◆ EXERCISE AIM
Exactly as written, return every line of the data below apart from the pictures.

___

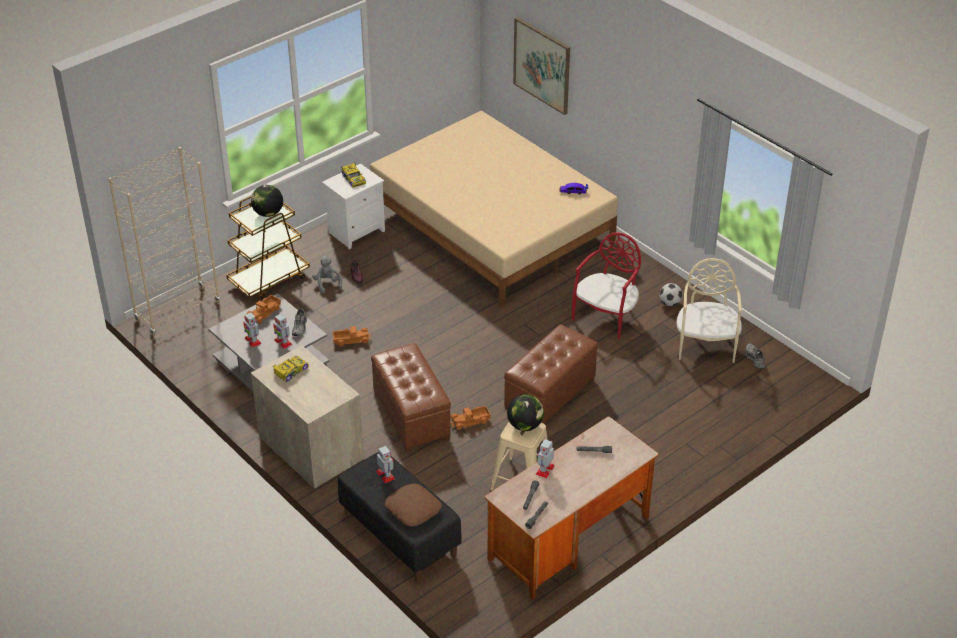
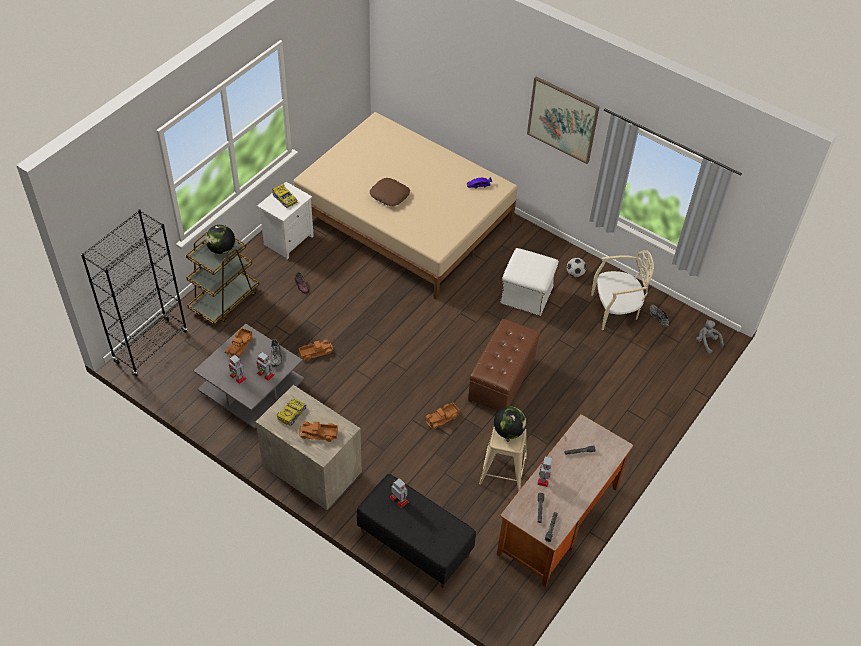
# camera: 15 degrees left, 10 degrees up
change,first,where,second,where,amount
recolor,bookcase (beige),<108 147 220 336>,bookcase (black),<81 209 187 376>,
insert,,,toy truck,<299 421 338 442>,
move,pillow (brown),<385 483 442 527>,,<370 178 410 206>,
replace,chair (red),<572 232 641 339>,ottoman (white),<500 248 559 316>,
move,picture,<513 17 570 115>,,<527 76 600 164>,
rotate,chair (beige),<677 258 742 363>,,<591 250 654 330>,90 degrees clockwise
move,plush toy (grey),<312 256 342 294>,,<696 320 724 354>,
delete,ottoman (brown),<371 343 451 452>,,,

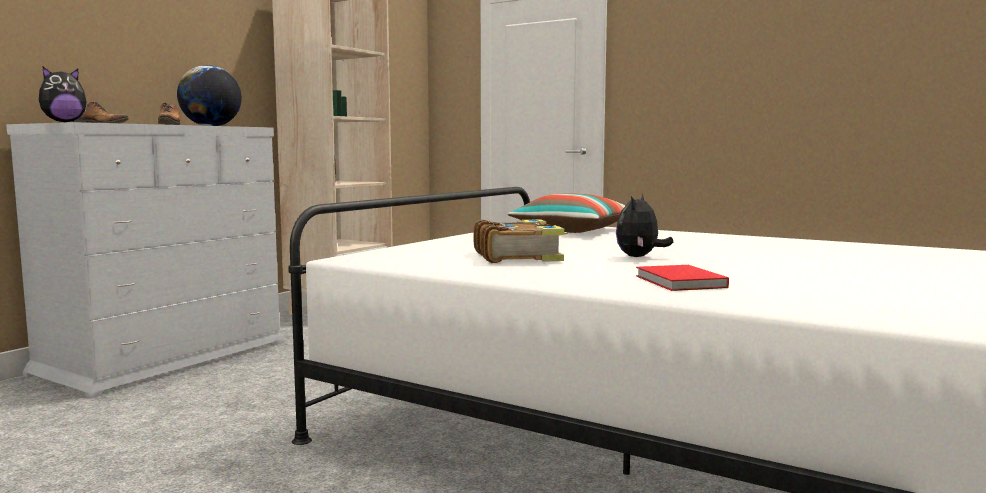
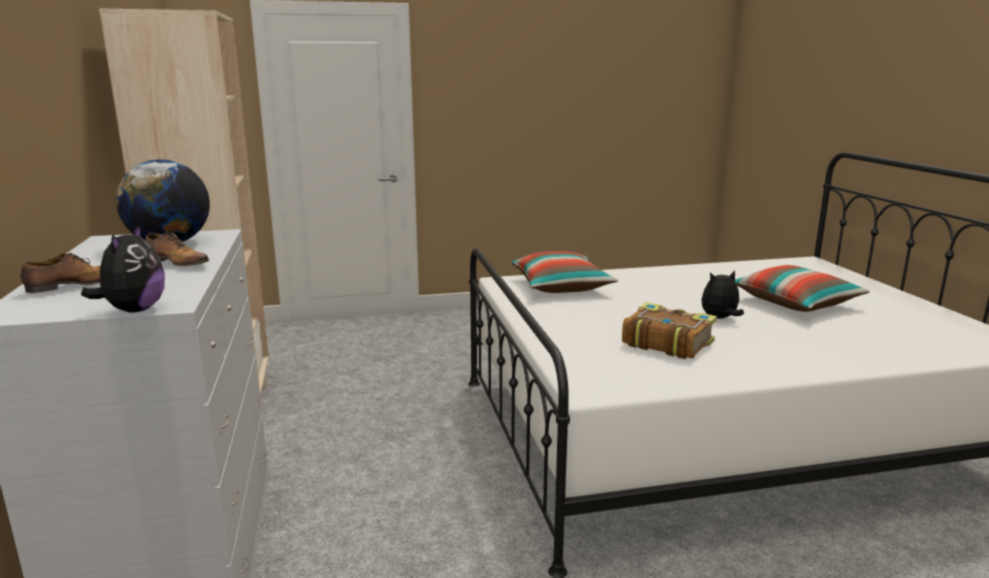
# camera: 45 degrees left, 10 degrees up
change,first,where,second,where,amount
rotate,plush toy,<616 194 673 257>,,<702 271 744 319>,90 degrees clockwise
insert,,,pillow,<735 265 870 312>,
delete,book (red),<636 265 729 291>,,,

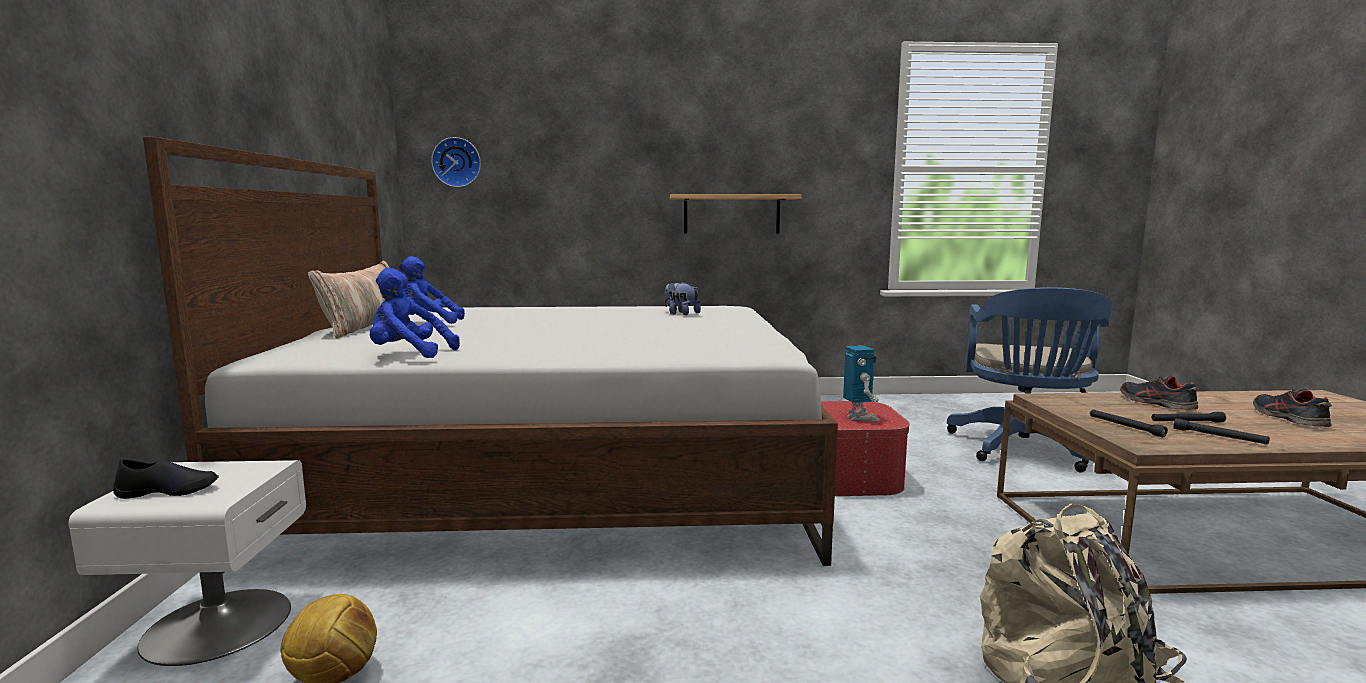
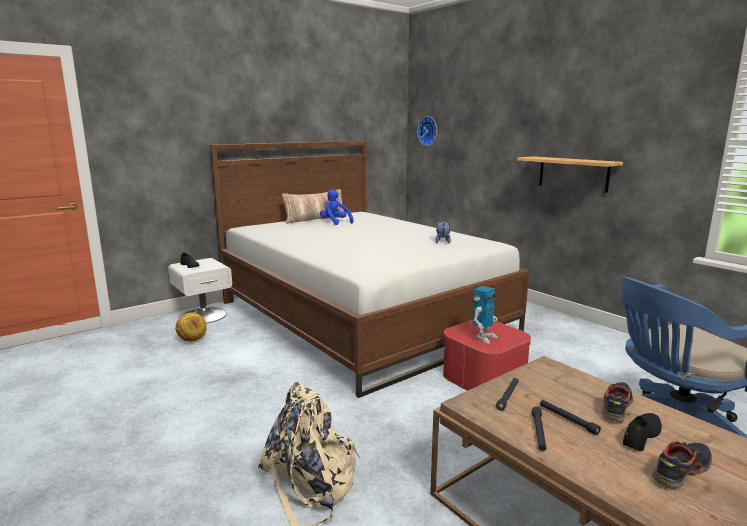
# camera: 55 degrees right, 5 degrees up
change,first,where,second,where,amount
insert,,,shoe (black),<623 413 662 451>,
delete,plush toy (blue),<370 268 460 358>,,,

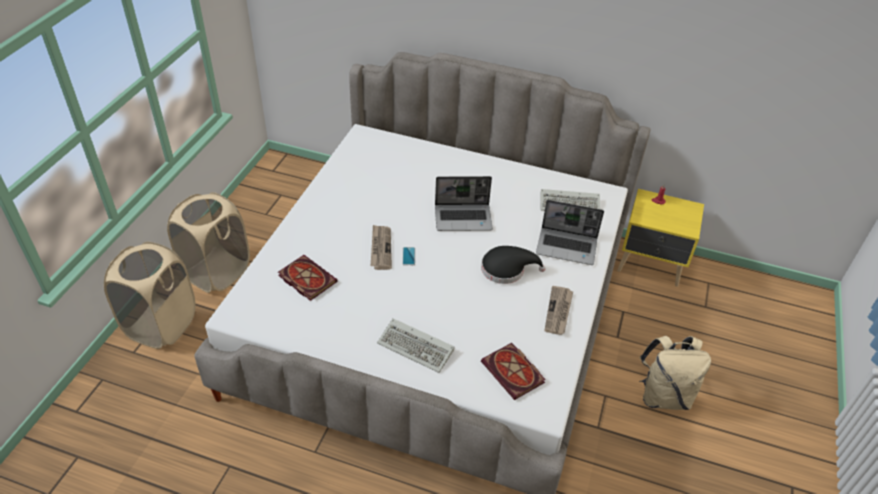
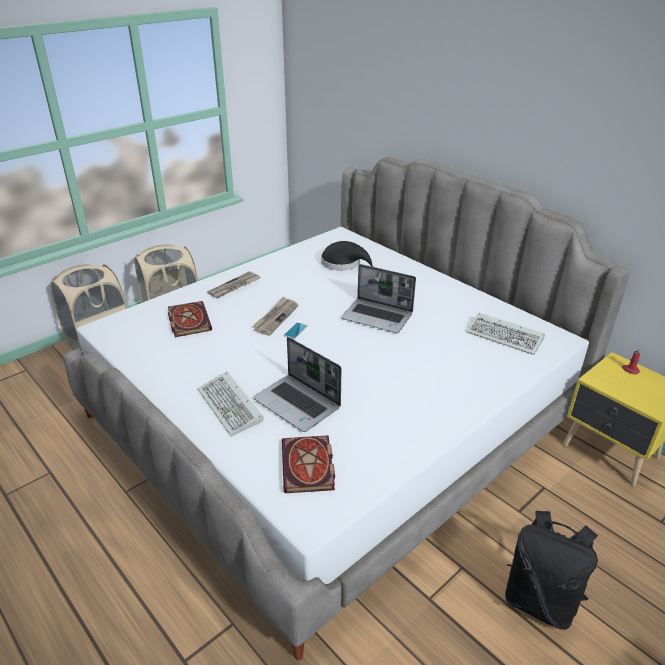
# camera: 30 degrees right, 10 degrees down
change,first,where,second,where,amount
move,newspaper,<544 286 573 335>,,<207 271 260 298>,
move,laptop,<536 200 604 265>,,<253 337 342 432>,
move,hat (black),<481 246 546 284>,,<321 241 374 270>,
recolor,backpack (beige),<639 336 711 410>,backpack (black),<505 511 598 630>,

___

◆ EXERCISE RESULT
# camera: 15 degrees left, 10 degrees up
change,first,where,second,where,amount
recolor,bookcase (beige),<108 147 220 336>,bookcase (black),<81 209 187 376>,
insert,,,toy truck,<299 421 338 442>,
move,pillow (brown),<385 483 442 527>,,<370 178 410 206>,
replace,chair (red),<572 232 641 339>,ottoman (white),<500 248 559 316>,
move,picture,<513 17 570 115>,,<527 76 600 164>,
rotate,chair (beige),<677 258 742 363>,,<591 250 654 330>,90 degrees clockwise
move,plush toy (grey),<312 256 342 294>,,<696 320 724 354>,
delete,ottoman (brown),<371 343 451 452>,,,

# camera: 45 degrees left, 10 degrees up
change,first,where,second,where,amount
rotate,plush toy,<616 194 673 257>,,<702 271 744 319>,90 degrees clockwise
insert,,,pillow,<735 265 870 312>,
delete,book (red),<636 265 729 291>,,,

# camera: 55 degrees right, 5 degrees up
change,first,where,second,where,amount
insert,,,shoe (black),<623 413 662 451>,
delete,plush toy (blue),<370 268 460 358>,,,

# camera: 30 degrees right, 10 degrees down
change,first,where,second,where,amount
move,newspaper,<544 286 573 335>,,<207 271 260 298>,
move,laptop,<536 200 604 265>,,<253 337 342 432>,
move,hat (black),<481 246 546 284>,,<321 241 374 270>,
recolor,backpack (beige),<639 336 711 410>,backpack (black),<505 511 598 630>,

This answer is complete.